In Bologna in those years was also active Antonio da Trento, who produced a series of Chiaroscuro prints inspired by Parmigianino Drawings. The displayed series “Martyrdom of Peter and sentence of Paul” was realized in three copies, which reveal different chromatic gradations.
In this very artistic melting pot several artists will start to think about the possibilities of communication given from the Chiaroscuro and its imitation of the drawing, and Vasari later will spend some passages in his manual to describe the technique.

In addition to Ugo da Carpi another of the early leaders of this technique was Nicola Vicenza, active between 1525 and 1550, who devoted himself mainly to the translation of chiaroscuro drawings by Parmigianino.
At the same time some interesting experiments were taking place, for example the eccentric Beccafumi Domenico in Siena, in the middle of the century, used deliciously colored sheets embellished with soft pastel blue and gray and defined the lines with the use of four wood plates. Stands as an example the impression of the almost sculptural figure of St. Peter's shown here.
At the end of the century, several wood plates were purchased by Andrea Andreani, who began to re-use them by inserting his own monogram.
This was probably made possible by the decline of the technique in the late sixteenth century.

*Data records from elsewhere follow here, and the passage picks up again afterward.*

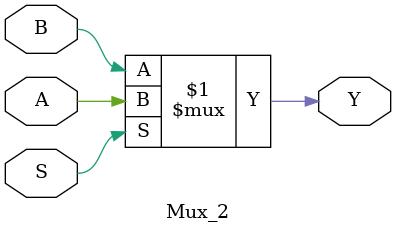
<source format=v>
module Mux_2 (
    input wire A,
    input wire B,
    input wire S,
    output wire Y
);

assign Y = S ? A : B;

endmodule 

</source>
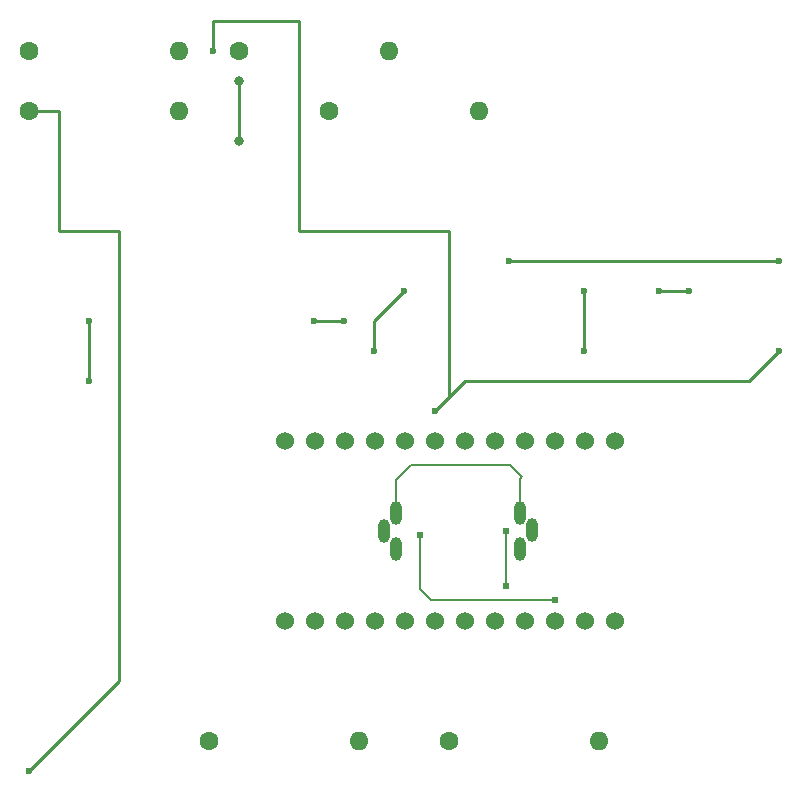
<source format=gbr>
%TF.GenerationSoftware,KiCad,Pcbnew,(7.0.0)*%
%TF.CreationDate,2023-08-25T10:12:56+02:00*%
%TF.ProjectId,JIG_MULTI,4a49475f-4d55-44c5-9449-2e6b69636164,rev?*%
%TF.SameCoordinates,Original*%
%TF.FileFunction,Copper,L2,Bot*%
%TF.FilePolarity,Positive*%
%FSLAX46Y46*%
G04 Gerber Fmt 4.6, Leading zero omitted, Abs format (unit mm)*
G04 Created by KiCad (PCBNEW (7.0.0)) date 2023-08-25 10:12:56*
%MOMM*%
%LPD*%
G01*
G04 APERTURE LIST*
%TA.AperFunction,ComponentPad*%
%ADD10C,1.524000*%
%TD*%
%TA.AperFunction,ComponentPad*%
%ADD11C,1.600000*%
%TD*%
%TA.AperFunction,ComponentPad*%
%ADD12O,1.600000X1.600000*%
%TD*%
%TA.AperFunction,ComponentPad*%
%ADD13O,1.000000X2.000000*%
%TD*%
%TA.AperFunction,ViaPad*%
%ADD14C,0.600000*%
%TD*%
%TA.AperFunction,ViaPad*%
%ADD15C,0.610000*%
%TD*%
%TA.AperFunction,ViaPad*%
%ADD16C,0.800000*%
%TD*%
%TA.AperFunction,Conductor*%
%ADD17C,0.250000*%
%TD*%
%TA.AperFunction,Conductor*%
%ADD18C,0.150000*%
%TD*%
G04 APERTURE END LIST*
D10*
%TO.P,U1,1*%
%TO.N,N/C*%
X64897000Y-88900000D03*
%TO.P,U1,2*%
X67437000Y-88900000D03*
%TO.P,U1,3*%
X69977000Y-88900000D03*
%TO.P,U1,4*%
X72517000Y-88900000D03*
%TO.P,U1,5*%
X75057000Y-88900000D03*
%TO.P,U1,6*%
X77597000Y-88900000D03*
%TO.P,U1,7*%
X80137000Y-88900000D03*
%TO.P,U1,8*%
X82677000Y-88900000D03*
%TO.P,U1,9*%
X85217000Y-88900000D03*
%TO.P,U1,10*%
X87757000Y-88900000D03*
%TO.P,U1,11*%
X90297000Y-88900000D03*
%TO.P,U1,12*%
X92837000Y-88900000D03*
%TD*%
D11*
%TO.P,R3,1*%
%TO.N,N/C*%
X60960000Y-40640000D03*
D12*
%TO.P,R3,2*%
X73659999Y-40639999D03*
%TD*%
D11*
%TO.P,R5,1*%
%TO.N,N/C*%
X58420000Y-99060000D03*
D12*
%TO.P,R5,2*%
X71119999Y-99059999D03*
%TD*%
D11*
%TO.P,R4,1*%
%TO.N,N/C*%
X68580000Y-45720000D03*
D12*
%TO.P,R4,2*%
X81279999Y-45719999D03*
%TD*%
D11*
%TO.P,R2,1*%
%TO.N,N/C*%
X43180000Y-45720000D03*
D12*
%TO.P,R2,2*%
X55879999Y-45719999D03*
%TD*%
D11*
%TO.P,R1,1*%
%TO.N,N/C*%
X43180000Y-40640000D03*
D12*
%TO.P,R1,2*%
X55879999Y-40639999D03*
%TD*%
D10*
%TO.P,U0,1*%
%TO.N,N/C*%
X64897000Y-73660000D03*
%TO.P,U0,2*%
X67437000Y-73660000D03*
%TO.P,U0,3*%
X69977000Y-73660000D03*
%TO.P,U0,4*%
X72517000Y-73660000D03*
%TO.P,U0,5*%
X75057000Y-73660000D03*
%TO.P,U0,6*%
X77597000Y-73660000D03*
%TO.P,U0,7*%
X80137000Y-73660000D03*
%TO.P,U0,8*%
X82677000Y-73660000D03*
%TO.P,U0,9*%
X85217000Y-73660000D03*
%TO.P,U0,10*%
X87757000Y-73660000D03*
%TO.P,U0,11*%
X90297000Y-73660000D03*
%TO.P,U0,12*%
X92837000Y-73660000D03*
%TD*%
D13*
%TO.P,UDC,24*%
%TO.N,N/C*%
X74294999Y-79755999D03*
%TO.P,UDC,25*%
X74294999Y-82855999D03*
%TO.P,UDC,26*%
X73294999Y-81355999D03*
%TO.P,UDC,27*%
X84794999Y-82855999D03*
%TO.P,UDC,28*%
X84794999Y-79755999D03*
%TO.P,UDC,29*%
X85794999Y-81255999D03*
%TD*%
D11*
%TO.P,R6,1*%
%TO.N,N/C*%
X78740000Y-99060000D03*
D12*
%TO.P,R6,2*%
X91439999Y-99059999D03*
%TD*%
D14*
%TO.N,*%
X77597000Y-71120000D03*
X69850000Y-63500000D03*
X58810000Y-40640000D03*
D15*
X87757000Y-87122000D03*
D14*
X99060000Y-60960000D03*
X67310000Y-63500000D03*
D15*
X83566000Y-81280000D03*
D14*
X72390000Y-66040000D03*
D16*
X60960000Y-48260000D03*
D15*
X83566000Y-85979000D03*
D16*
X60960000Y-43180000D03*
D14*
X83820000Y-58420000D03*
X96520000Y-60960000D03*
X48260000Y-68580000D03*
X48260000Y-63500000D03*
D15*
X76327000Y-81661000D03*
D14*
X106680000Y-58420000D03*
X90170000Y-66040000D03*
D16*
X60960000Y-43180000D03*
D14*
X106680000Y-66040000D03*
D16*
X60960000Y-48260000D03*
D14*
X43180000Y-101600000D03*
X74930000Y-60960000D03*
X90170000Y-60960000D03*
%TD*%
D17*
%TO.N,*%
X45720000Y-55880000D02*
X50800000Y-55880000D01*
X106680000Y-66040000D02*
X104140000Y-68580000D01*
D18*
X83947000Y-75692000D02*
X84963000Y-76708000D01*
D17*
X78740000Y-69977000D02*
X78740000Y-55880000D01*
X67310000Y-63500000D02*
X69850000Y-63500000D01*
D18*
X75565000Y-75692000D02*
X83947000Y-75692000D01*
X77216000Y-87122000D02*
X87757000Y-87122000D01*
D17*
X83820000Y-58420000D02*
X106680000Y-58420000D01*
X77597000Y-71120000D02*
X78740000Y-69977000D01*
X58810000Y-38100000D02*
X58810000Y-40640000D01*
X90170000Y-60960000D02*
X90170000Y-66040000D01*
X78740000Y-57150000D02*
X78740000Y-55880000D01*
X66040000Y-55880000D02*
X78740000Y-55880000D01*
X60960000Y-48260000D02*
X60960000Y-43180000D01*
D18*
X83566000Y-85979000D02*
X83566000Y-81280000D01*
X84963000Y-76708000D02*
X84795000Y-76876000D01*
D17*
X99060000Y-60960000D02*
X96520000Y-60960000D01*
D18*
X74295000Y-76962000D02*
X75565000Y-75692000D01*
D17*
X66040000Y-38100000D02*
X58810000Y-38100000D01*
X80137000Y-68580000D02*
X77597000Y-71120000D01*
D18*
X74295000Y-79756000D02*
X74295000Y-76962000D01*
D17*
X50800000Y-93980000D02*
X43180000Y-101600000D01*
D18*
X84795000Y-76876000D02*
X84795000Y-79756000D01*
D17*
X50800000Y-55880000D02*
X50800000Y-93980000D01*
X74930000Y-60960000D02*
X72390000Y-63500000D01*
X43180000Y-45720000D02*
X45720000Y-45720000D01*
X66040000Y-38100000D02*
X66040000Y-55880000D01*
D18*
X76327000Y-86233000D02*
X77216000Y-87122000D01*
D17*
X104140000Y-68580000D02*
X80137000Y-68580000D01*
X48260000Y-63500000D02*
X48260000Y-68580000D01*
X45720000Y-45720000D02*
X45720000Y-55880000D01*
X72390000Y-63500000D02*
X72390000Y-66040000D01*
D18*
X76327000Y-81661000D02*
X76327000Y-86233000D01*
%TD*%
M02*

</source>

The following century had among its protagonists Bartolomeo Coriolano from Bologna, primarily engaged in the transposition of the graphic works of the illustrious fellow citizen Guido Reni, significantly simplifying the technique of Chiaroscuro to render it more similar to Camaïeu.
The grandeur of the technique, however, did not fail, and he often joined multiple sheets together to create large prints. One example is the “Fall of the Giants” copied from the original drawing of Guido Reni in 1647 and created by combining four sheets.
The eighteenth century witnessed a renewed popularity of the Chiaroscuro technique, triggered by the Venetian Antonio Maria Zanetti the Elder, a skilled designer who in the twenties of the eighteenth century bought in London a large group of drawings by Parmigianino and decided to experiment this technique too.
Newly reproduced in chiaroscuro, eighteenth century prints showed a Parmigianino unusually revisited in light colours most exquisitely typical of the century.

The chiaroscuro was then a surrogate of the older and more expensive market of the drawing, which openly denounced the existence of an audience able to appreciate this fine production, as confirmed by their own ancient presence (already at the end of the seventeenth century) in the Florentine collection.
Scrolling the history of Chiaroscuro technique, between his fortune and its reuse, is a pleasant walk in a important and lesser-known chapter in the history of graphic design, represented here in its largest part.